Health care reform: where Minnesota Congress members stand


Congress resumed work on a health care bill Tuesday after members returned from a month-long recess, during which Minnesota representatives and senators heard constituents’ opinions on health care reform at town hall meetings and in teleconferences.

At these forums, members of Congress addressed problems and benefits of the current health care system, and many outlined what they would want to see in a House or Senate reform bill.

Commonly addressed topics included Medicare and the public insurance option, a federally funded alternative to private health insurance.

The bill introduced in the House before the August recess included a public option, and is estimated to cost about $1 trillion over 10 years.

In the Senate, the Health, Education, Labor and Pensions Committee passed the Affordable Health Choices Act on July 15, and a bill is being drafted in the Finance Committee.

Sen. Al Franken, DFL

Franken supports a public option because it will give private health care plans competition and would create innovation, he said.

He would have voted for the bill that passed in the Senate’s Health, Education, Labor and Pensions Committee before the recess, Franken said.

The bill provides tax relief to small businesses, prohibits private health companies from denying coverage to people with pre-existing conditions, creates an exchange where individuals and small businesses can become part of a larger risk pool and will lower premiums, Franken said.

Sen. Amy Klobuchar, DFL

Klobuchar is in favor of a public option. She said it will help place stricter regulations on insurance companies.

The Senate bill should focus on quality of care over quantity, encourage easier access to aide for seniors and encourage primary care providers to focus on rural areas, Klobuchar said.

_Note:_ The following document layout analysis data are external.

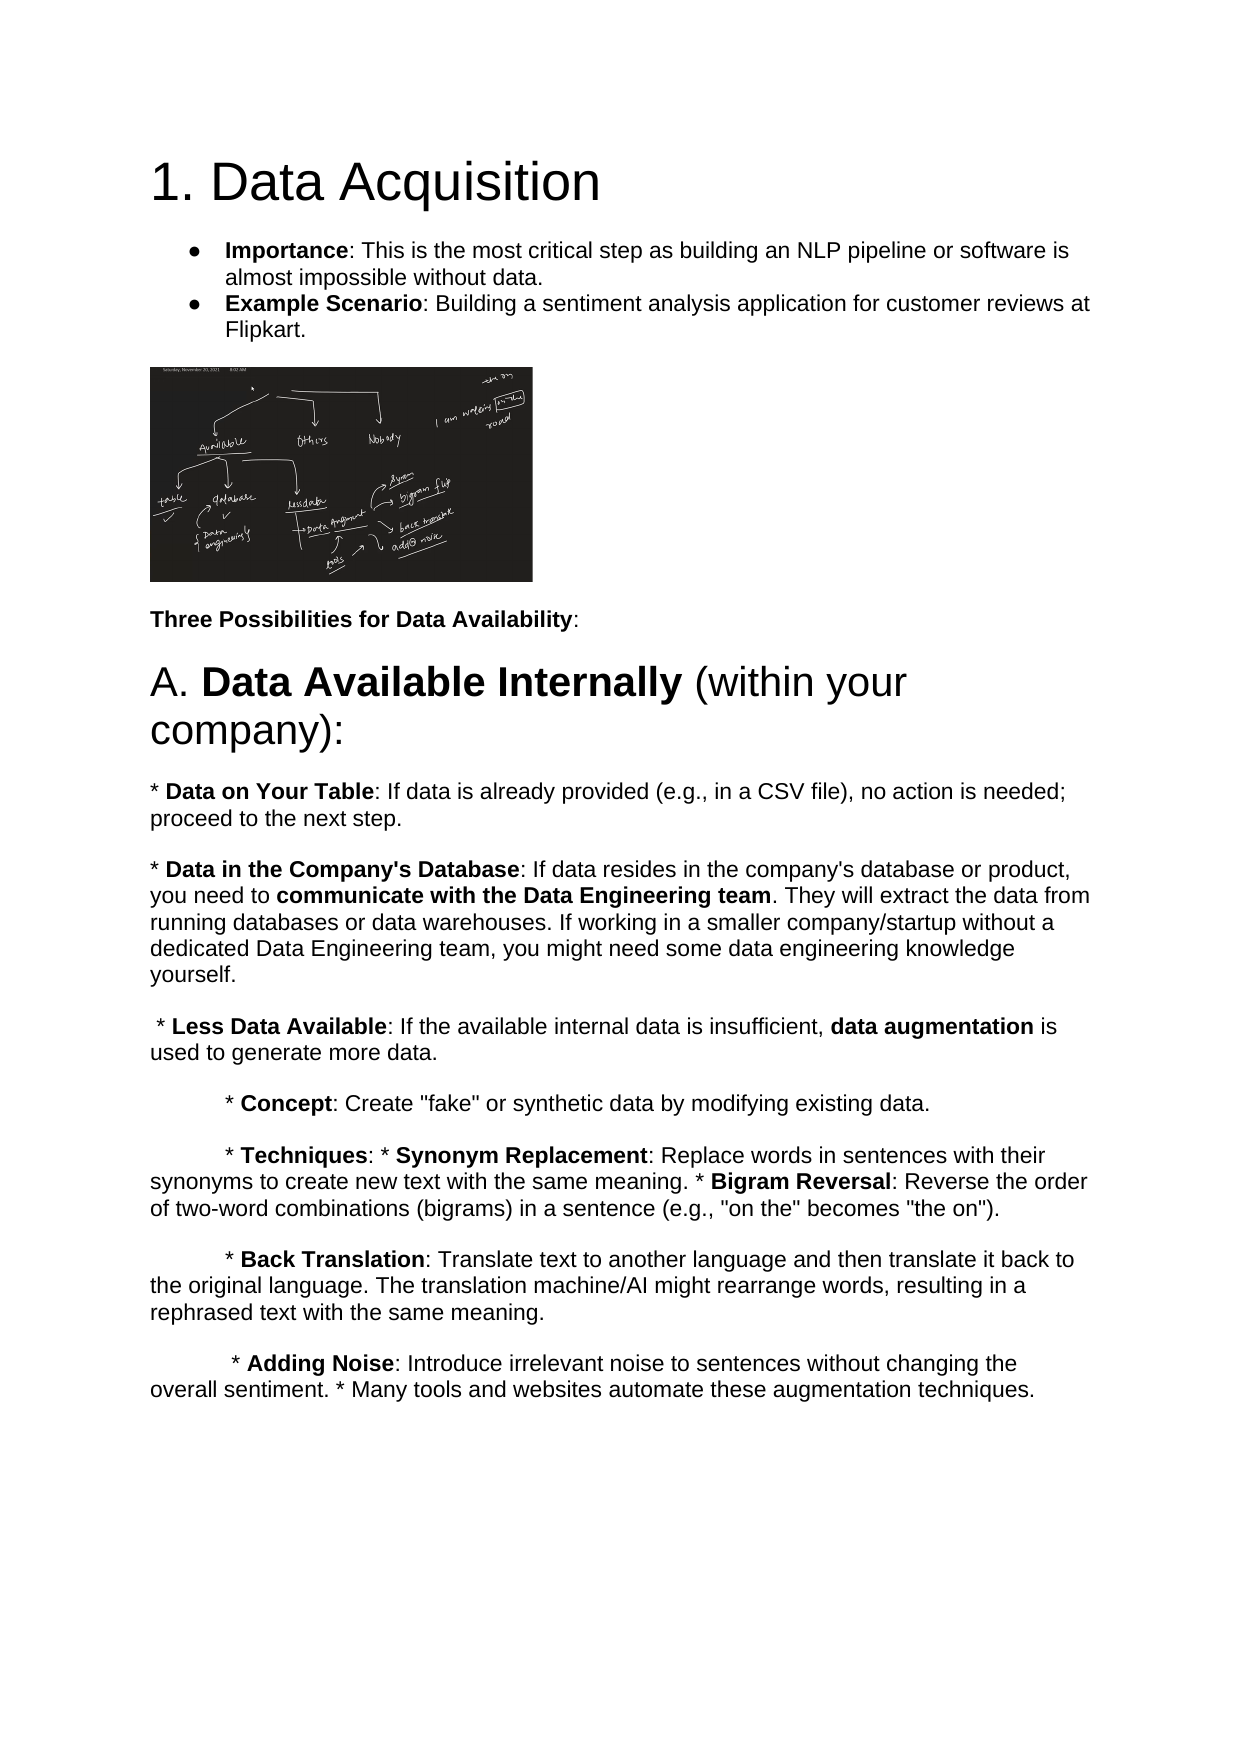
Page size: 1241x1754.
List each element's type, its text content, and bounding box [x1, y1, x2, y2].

list Example Scenario: Building a sentiment analysis application for customer reviews at Flipkart. [187, 290, 1090, 343]
text * Data on Your Table: If data is already provided (e.g., in a CSV file), no action is needed; proceed to the next step. [150, 778, 1090, 831]
text * Techniques: * Synonym Replacement: Replace words in sentences with their synonyms to create new text with the same meaning. * Bigram Reversal: Reverse the order of two-word combinations (bigrams) in a sentence (e.g., "on the" becomes "the on"). [150, 1142, 1090, 1221]
list Importance: This is the most critical step as building an NLP pipeline or software is almost impossible without data. [187, 237, 1090, 290]
title 1. Data Acquisition [150, 150, 1090, 212]
text * Adding Noise: Introduce irrelevant noise to sentences without changing the overall sentiment. * Many tools and websites automate these augmentation techniques. [150, 1350, 1090, 1403]
picture [150, 367, 533, 582]
text Three Possibilities for Data Availability: [150, 606, 1090, 632]
text * Less Data Available: If the available internal data is insufficient, data augmentation is used to generate more data. [150, 1013, 1090, 1065]
text * Back Translation: Translate text to another language and then translate it back to the original language. The translation machine/AI might rearrange words, resulting in a rephrased text with the same meaning. [150, 1246, 1090, 1325]
subtitle A. Data Available Internally (within your company): [150, 657, 1090, 753]
text * Concept: Create "fake" or synthetic data by modifying existing data. [150, 1090, 1090, 1117]
text * Data in the Company's Database: If data resides in the company's database or product, you need to communicate with the Data Engineering team. They will extract the data from running databases or data warehouses. If working in a smaller company/startup without a dedicated Data Engineering team, you might need some data engineering knowledge yourself. [150, 856, 1090, 988]
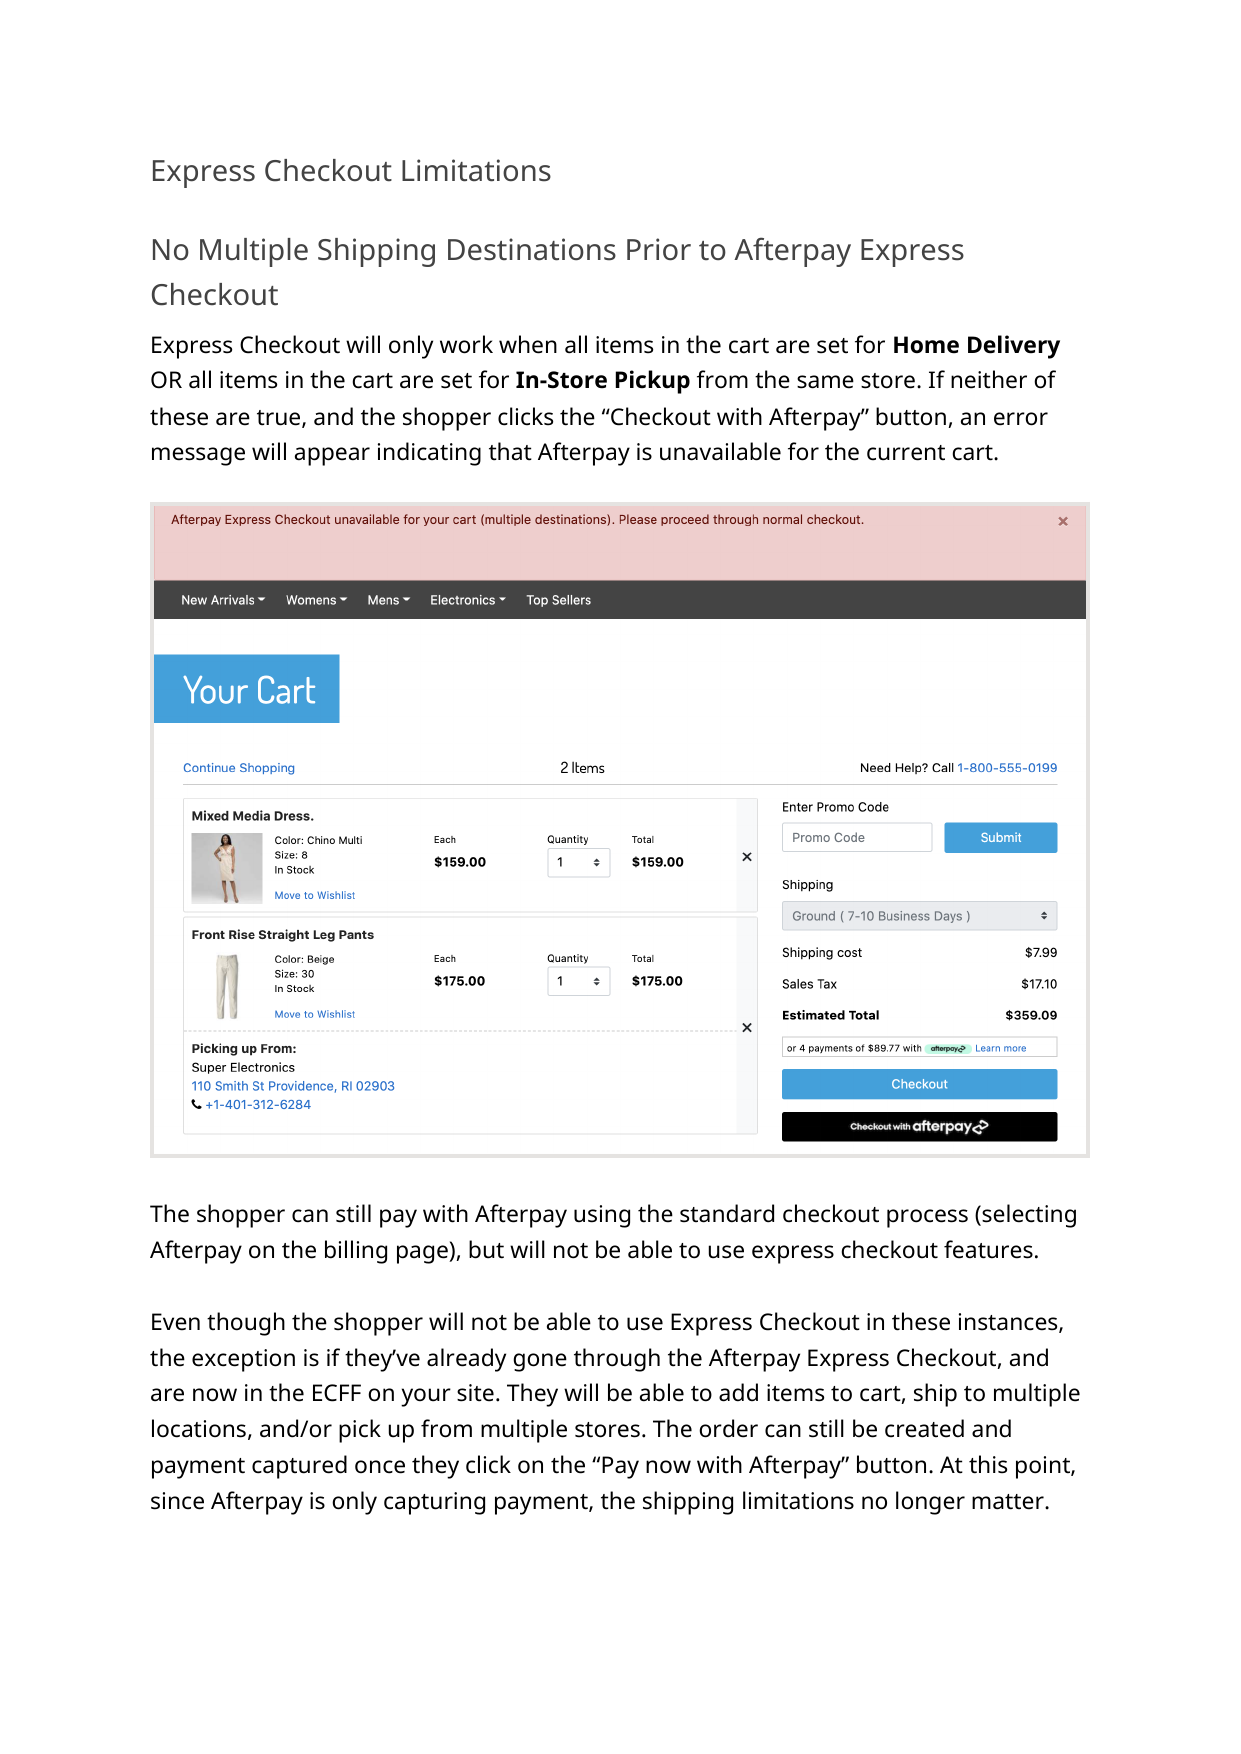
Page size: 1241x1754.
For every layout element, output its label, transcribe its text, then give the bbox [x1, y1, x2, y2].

subtitle No Multiple Shipping Destinations Prior to Afterpay Express Checkout [150, 229, 1090, 314]
picture [154, 506, 1086, 1154]
subtitle Express Checkout Limitations [150, 150, 1090, 190]
text Express Checkout will only work when all items in the cart are set for Home Delivery OR all items in the cart are set for In-Store Pickup from the same store. If neither of these are true, and the shopper clicks the “Checkout with Afterpay” button, an error message will appear indicating that Afterpay is unavailable for the current cart. [150, 328, 1090, 498]
text The shopper can still pay with Afterpay using the standard checkout process (selecting Afterpay on the billing page), but will not be able to use express checkout features. [150, 1198, 1090, 1265]
text Even though the shopper will not be able to use Express Checkout in these instances, the exception is if they’ve already gone through the Afterpay Express Checkout, and are now in the ECFF on your site. They will be able to add items to cart, ship to multiple locations, and/or pick up from multiple stores. The order can still be created and payment captured once they click on the “Pay now with Afterpay” button. At this point, since Afterpay is only capturing payment, the shipping limitations no longer matter. [150, 1269, 1090, 1516]
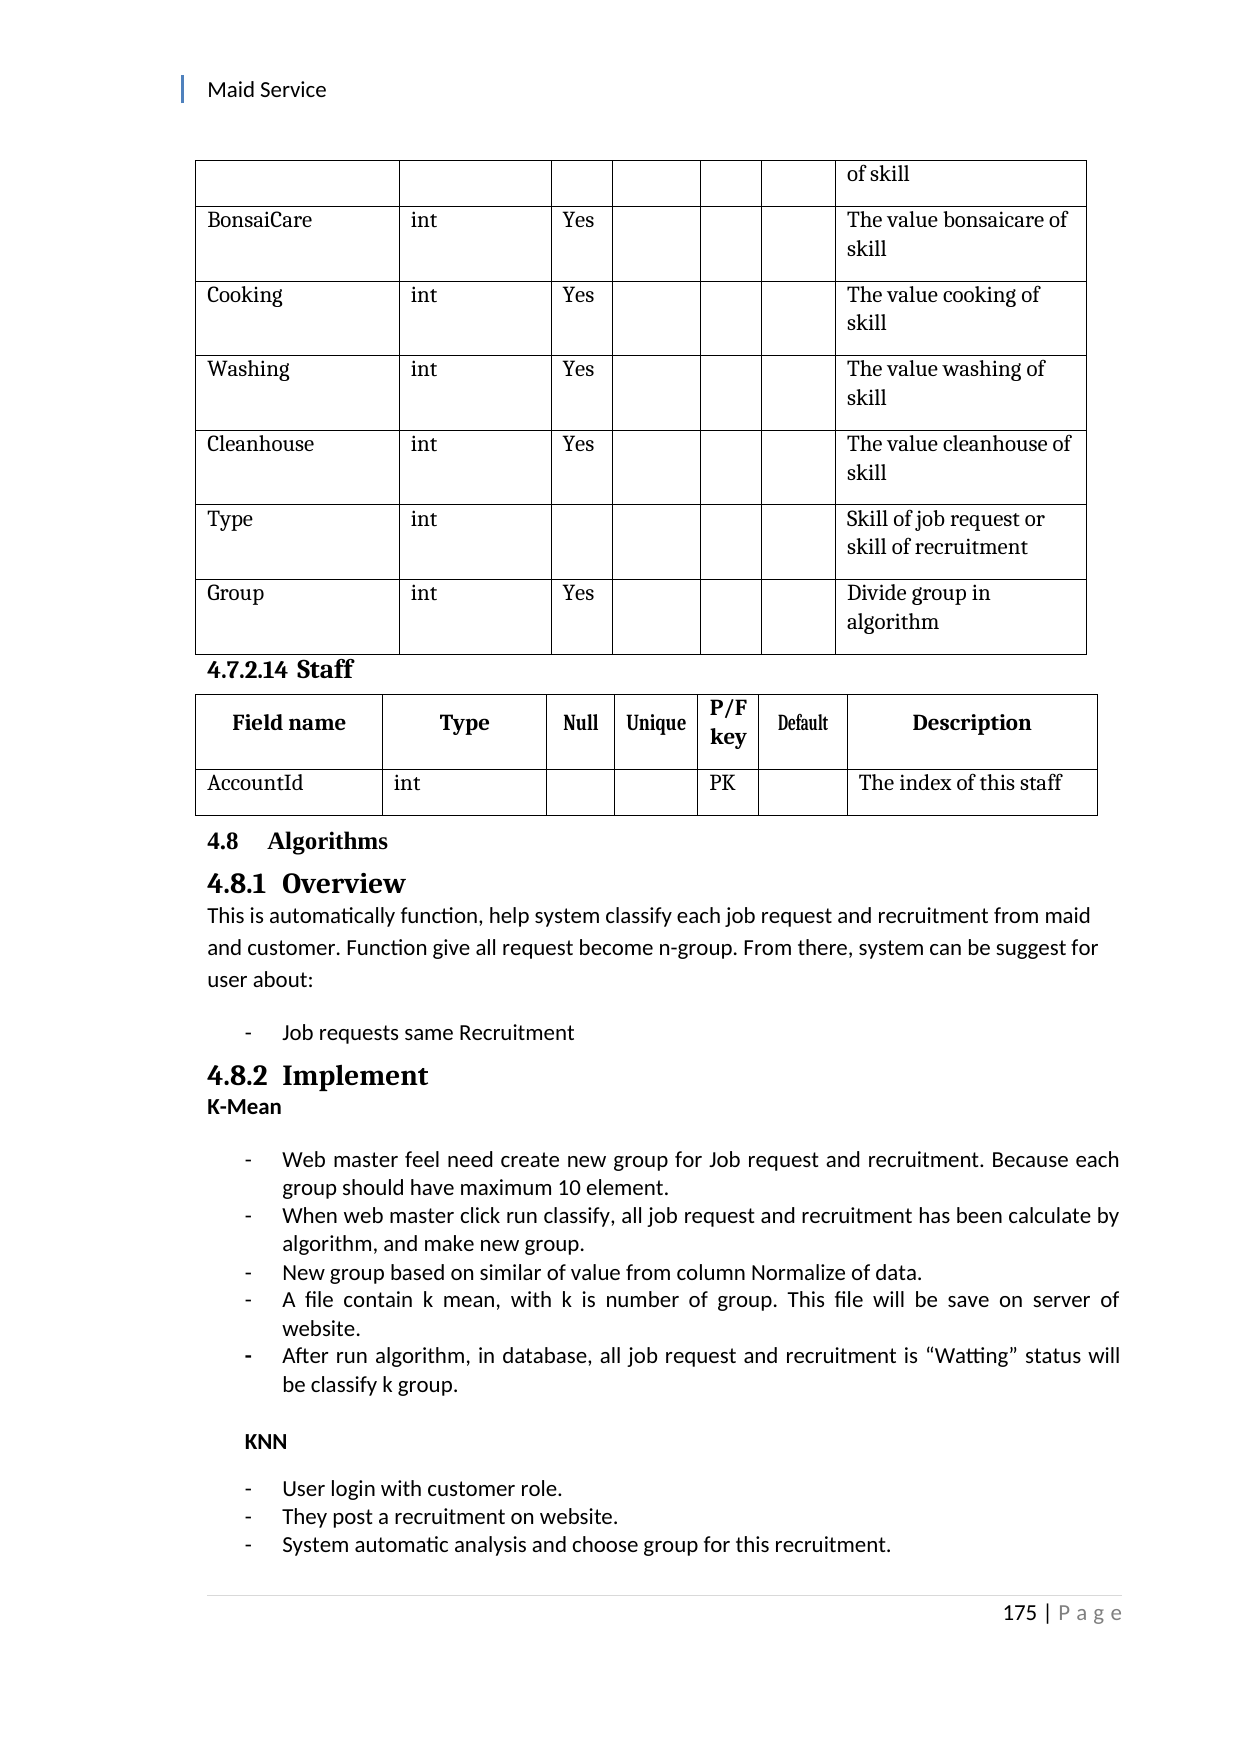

Rep. Michele Bachmann, GOP

Bachmann does not support health care reform or a public option. At her town hall meeting on Aug. 27, she said the United Kingdom’s health care model is a “disaster that is the government takeover of health care.”

Rep. Keith Ellison, DFL

He said he would vote in favor of the House bill, but added “I’m not voting for a health care bill without a public option.” A public option is the only mechanism to create competition and drive down the cost of the private insurance industry, Ellison said.

If the House does not pass a bill, “The world will not end in December,” he said, but then House democrats should “double up and pass it.”

Rep. John Kline, GOP

Kline said he would not vote in favor of the bill introduced in the House, which will result in job loss and new taxes and mandates. “It’s complicated, it’s convoluted, and it’s quite simply not going to work,” Kline said in a Republican National Radio address Monday.

Rep. Betty McCollum, DFL

She supports a public option that will “increase competition in the marketplace, keeps premium costs down and provides affordable insurance for all Americans,” McCollum said at a community meeting at Macalester College on Aug. 31.

Medicare needs to be fixed so waste and fraud are eliminated, and drug pricing is negotiated with pharmaceutical companies, McCollum said. She said Minnesota doctors and physicians are treated unfairly under Medicare geographic payment.

Public statements from other Representatives

Rep. Jim Oberstar, DFL

According to Oberstar’s website, he supports a public option and would vote in favor of the House bill.

Rep. Erik Paulsen, GOP

Paulsen does not support a public option, and would vote no on the House bill.

Rep. Collin Peterson, DFL

Peterson, a blue-dog Democrat, said at would probably vote against the House reform bill, and is waiting to hear more details from President Obama’s public address on Wednesday.

Rep. Tim Walz, DFL

He supports a public option, and would vote in favor of the House bill.